America’s dysfunctional healthcare system is in need of disruption. DocGo is riding that trend all the way to the bank, helped by the boom in special-purpose acquisition companies. The company also known as Ambulnz, essentially Uber with stethoscopes, announced a merger on Tuesday with a SPAC called Motion Acquisition that will bring it to market with a $1.1 billion valuation and some $200 million of cash to spend. DocGo is a good idea, but that doesn’t mean it’s a good investment. That’s a line that SPACs tend to blur.
DocGo’s fleet of medics on wheels can transport patients to appointments and perform simple procedures in the home like vaccinations. Like Uber Technologies’ rides, its ambulances can be efficiently directed to where they’re needed with minimum downtime. Unlike Uber, drivers are trained paramedics and technicians, and patients don’t summon the service themselves – their healthcare providers do.
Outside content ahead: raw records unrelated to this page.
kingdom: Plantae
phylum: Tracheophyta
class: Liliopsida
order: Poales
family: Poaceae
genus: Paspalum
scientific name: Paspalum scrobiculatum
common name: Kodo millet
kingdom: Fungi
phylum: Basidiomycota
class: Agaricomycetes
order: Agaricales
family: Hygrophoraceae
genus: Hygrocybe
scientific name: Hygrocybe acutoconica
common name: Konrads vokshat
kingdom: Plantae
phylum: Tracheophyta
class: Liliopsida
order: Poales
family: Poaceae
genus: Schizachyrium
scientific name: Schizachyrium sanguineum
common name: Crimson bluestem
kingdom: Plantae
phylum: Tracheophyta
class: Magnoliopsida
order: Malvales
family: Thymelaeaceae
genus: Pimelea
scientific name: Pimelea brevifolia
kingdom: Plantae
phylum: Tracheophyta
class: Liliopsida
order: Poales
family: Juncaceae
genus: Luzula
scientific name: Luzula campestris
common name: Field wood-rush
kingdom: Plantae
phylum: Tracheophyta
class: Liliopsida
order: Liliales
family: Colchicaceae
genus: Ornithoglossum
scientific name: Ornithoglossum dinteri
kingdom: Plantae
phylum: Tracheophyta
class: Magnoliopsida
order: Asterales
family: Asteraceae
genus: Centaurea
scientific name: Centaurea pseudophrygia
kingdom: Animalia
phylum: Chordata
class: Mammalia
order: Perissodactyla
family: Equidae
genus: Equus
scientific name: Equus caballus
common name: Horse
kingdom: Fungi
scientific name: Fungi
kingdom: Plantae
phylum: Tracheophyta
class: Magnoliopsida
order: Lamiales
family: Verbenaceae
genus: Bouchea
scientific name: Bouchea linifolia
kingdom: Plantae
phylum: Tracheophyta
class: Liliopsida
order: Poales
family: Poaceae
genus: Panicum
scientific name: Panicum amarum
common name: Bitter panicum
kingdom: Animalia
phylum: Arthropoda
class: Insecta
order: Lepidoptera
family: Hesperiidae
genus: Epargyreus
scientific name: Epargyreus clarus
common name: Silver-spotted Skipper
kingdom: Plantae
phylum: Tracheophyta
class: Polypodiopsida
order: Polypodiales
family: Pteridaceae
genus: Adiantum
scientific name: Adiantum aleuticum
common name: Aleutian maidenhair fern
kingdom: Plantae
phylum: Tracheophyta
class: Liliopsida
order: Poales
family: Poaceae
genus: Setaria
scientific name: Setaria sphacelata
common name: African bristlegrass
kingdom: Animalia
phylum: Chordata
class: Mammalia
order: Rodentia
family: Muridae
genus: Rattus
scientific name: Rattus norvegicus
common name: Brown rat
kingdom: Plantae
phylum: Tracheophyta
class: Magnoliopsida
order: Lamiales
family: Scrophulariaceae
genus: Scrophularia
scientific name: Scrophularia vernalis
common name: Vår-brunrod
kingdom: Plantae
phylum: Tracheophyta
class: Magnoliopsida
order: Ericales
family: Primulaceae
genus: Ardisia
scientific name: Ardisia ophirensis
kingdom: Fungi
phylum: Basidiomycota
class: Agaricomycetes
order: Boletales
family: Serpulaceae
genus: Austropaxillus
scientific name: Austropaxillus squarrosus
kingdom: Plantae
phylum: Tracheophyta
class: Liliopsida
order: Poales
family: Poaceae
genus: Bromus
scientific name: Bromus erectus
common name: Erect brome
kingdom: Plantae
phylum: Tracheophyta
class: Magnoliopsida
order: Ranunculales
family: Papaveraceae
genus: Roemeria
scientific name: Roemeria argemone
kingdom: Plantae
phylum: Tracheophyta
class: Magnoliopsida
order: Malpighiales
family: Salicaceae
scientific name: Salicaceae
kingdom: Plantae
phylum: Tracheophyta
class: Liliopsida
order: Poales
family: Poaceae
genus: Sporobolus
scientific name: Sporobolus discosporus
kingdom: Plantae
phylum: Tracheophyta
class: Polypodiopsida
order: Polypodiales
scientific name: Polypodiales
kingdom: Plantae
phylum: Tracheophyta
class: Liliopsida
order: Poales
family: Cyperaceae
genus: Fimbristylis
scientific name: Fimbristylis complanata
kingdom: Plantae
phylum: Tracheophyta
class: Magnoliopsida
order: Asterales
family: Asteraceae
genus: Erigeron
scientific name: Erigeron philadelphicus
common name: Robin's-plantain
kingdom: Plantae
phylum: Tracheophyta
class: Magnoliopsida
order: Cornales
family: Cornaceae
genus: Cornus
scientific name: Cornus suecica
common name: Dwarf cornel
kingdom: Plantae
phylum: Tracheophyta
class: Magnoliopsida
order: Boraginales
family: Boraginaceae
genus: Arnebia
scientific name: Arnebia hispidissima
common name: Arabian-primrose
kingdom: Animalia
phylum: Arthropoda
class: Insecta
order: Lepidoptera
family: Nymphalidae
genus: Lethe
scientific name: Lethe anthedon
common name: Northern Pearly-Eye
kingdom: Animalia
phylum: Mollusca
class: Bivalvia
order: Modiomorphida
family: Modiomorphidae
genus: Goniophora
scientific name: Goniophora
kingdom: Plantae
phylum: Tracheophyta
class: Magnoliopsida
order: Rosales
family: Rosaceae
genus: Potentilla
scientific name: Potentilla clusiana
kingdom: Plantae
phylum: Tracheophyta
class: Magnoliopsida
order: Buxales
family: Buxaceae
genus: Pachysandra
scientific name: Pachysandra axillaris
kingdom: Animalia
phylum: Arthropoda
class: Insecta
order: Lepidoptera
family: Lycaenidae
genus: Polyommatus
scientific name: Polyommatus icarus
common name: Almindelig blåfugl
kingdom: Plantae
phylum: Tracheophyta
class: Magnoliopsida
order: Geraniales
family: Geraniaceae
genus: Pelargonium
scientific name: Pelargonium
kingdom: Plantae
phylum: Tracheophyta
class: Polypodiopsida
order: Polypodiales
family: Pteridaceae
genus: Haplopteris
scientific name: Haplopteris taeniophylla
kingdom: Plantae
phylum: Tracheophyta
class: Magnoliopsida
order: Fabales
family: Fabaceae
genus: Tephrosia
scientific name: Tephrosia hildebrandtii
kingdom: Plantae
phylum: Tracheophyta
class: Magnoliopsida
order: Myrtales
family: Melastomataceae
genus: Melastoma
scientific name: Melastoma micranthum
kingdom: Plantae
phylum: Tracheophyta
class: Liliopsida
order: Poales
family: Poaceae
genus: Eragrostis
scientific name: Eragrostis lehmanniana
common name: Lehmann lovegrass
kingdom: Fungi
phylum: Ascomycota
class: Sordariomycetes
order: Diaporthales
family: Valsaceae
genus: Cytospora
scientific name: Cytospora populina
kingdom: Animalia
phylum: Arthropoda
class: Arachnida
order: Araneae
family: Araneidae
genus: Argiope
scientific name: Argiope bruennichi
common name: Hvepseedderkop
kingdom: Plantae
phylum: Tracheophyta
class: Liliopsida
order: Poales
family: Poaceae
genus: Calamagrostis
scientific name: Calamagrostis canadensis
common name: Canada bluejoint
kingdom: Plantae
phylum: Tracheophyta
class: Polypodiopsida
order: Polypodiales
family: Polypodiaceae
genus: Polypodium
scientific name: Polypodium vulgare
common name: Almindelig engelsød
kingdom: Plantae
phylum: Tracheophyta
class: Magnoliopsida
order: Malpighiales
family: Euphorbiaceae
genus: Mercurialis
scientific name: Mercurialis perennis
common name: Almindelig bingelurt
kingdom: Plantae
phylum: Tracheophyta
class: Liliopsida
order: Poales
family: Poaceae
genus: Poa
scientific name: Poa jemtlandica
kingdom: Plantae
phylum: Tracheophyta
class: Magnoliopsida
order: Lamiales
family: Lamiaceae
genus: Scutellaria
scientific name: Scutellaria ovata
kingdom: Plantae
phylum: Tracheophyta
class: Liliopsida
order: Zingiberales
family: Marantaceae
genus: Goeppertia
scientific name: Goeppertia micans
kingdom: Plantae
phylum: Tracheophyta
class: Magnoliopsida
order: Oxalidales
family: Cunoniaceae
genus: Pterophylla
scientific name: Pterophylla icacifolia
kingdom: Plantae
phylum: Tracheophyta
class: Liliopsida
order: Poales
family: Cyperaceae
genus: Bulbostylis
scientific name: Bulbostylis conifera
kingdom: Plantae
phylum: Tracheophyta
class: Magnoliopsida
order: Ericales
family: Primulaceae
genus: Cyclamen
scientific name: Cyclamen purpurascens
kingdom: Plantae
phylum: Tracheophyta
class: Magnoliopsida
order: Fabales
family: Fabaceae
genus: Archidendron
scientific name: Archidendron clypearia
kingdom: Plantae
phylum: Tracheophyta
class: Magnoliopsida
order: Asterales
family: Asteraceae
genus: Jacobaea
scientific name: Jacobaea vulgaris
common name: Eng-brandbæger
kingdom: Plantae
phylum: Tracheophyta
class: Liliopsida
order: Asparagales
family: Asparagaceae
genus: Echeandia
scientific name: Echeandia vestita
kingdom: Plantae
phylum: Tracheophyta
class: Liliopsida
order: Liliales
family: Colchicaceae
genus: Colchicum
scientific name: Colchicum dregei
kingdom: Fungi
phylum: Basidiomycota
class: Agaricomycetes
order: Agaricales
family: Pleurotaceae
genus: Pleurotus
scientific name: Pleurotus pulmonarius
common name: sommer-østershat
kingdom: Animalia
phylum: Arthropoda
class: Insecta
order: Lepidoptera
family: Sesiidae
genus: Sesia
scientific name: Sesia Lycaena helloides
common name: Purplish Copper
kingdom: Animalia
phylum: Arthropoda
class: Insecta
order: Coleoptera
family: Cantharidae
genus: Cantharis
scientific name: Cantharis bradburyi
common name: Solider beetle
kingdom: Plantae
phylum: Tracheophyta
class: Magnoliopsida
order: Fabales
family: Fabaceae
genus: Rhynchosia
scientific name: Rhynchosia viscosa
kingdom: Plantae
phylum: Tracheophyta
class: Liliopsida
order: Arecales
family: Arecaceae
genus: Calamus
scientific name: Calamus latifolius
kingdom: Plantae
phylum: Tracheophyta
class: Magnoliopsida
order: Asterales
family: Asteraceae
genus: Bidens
That’s a welcome innovation for people who need to get to their dialysis appointment on time, for example. Making the case for investors is harder. DocGo only launched in 2016 and loses money. Unlike Uber, its drivers are mostly on the payroll, which gives a layer of fixed cost that rideshare firms are doing their best to avoid. Uber’s revenue is also 100 times bigger. There’s plenty of indirect competition, too, from healthcare startups like Amwell and Hims & Hers Health, the latter also a SPAC mergee.
In some ways, DocGo is bucking some bad SPAC trends. It expects to make a profit in 2022; compare that with genetic testing outfit 23andMe, which doesn’t expect to end the red ink before 2025. And while its pitch to investors comes with the usual guff about its “total addressable market,” the $95 billion that DocGo touts is modest compared with the near-$500 billion that Hims & Hers covets. Even its valuation is relatively modest: 6 times this year’s expected revenue, in line with Uber.
The problem is that DocGo, like so many SPAC targets, is coming to market troublingly early. Thanks to SPACs, companies that would normally go through teething troubles in private are ending up in public hands before their business models are proven. It’s as if the venture capital machine is wearing its insides on the outside. No medic, or patient, wants to see that.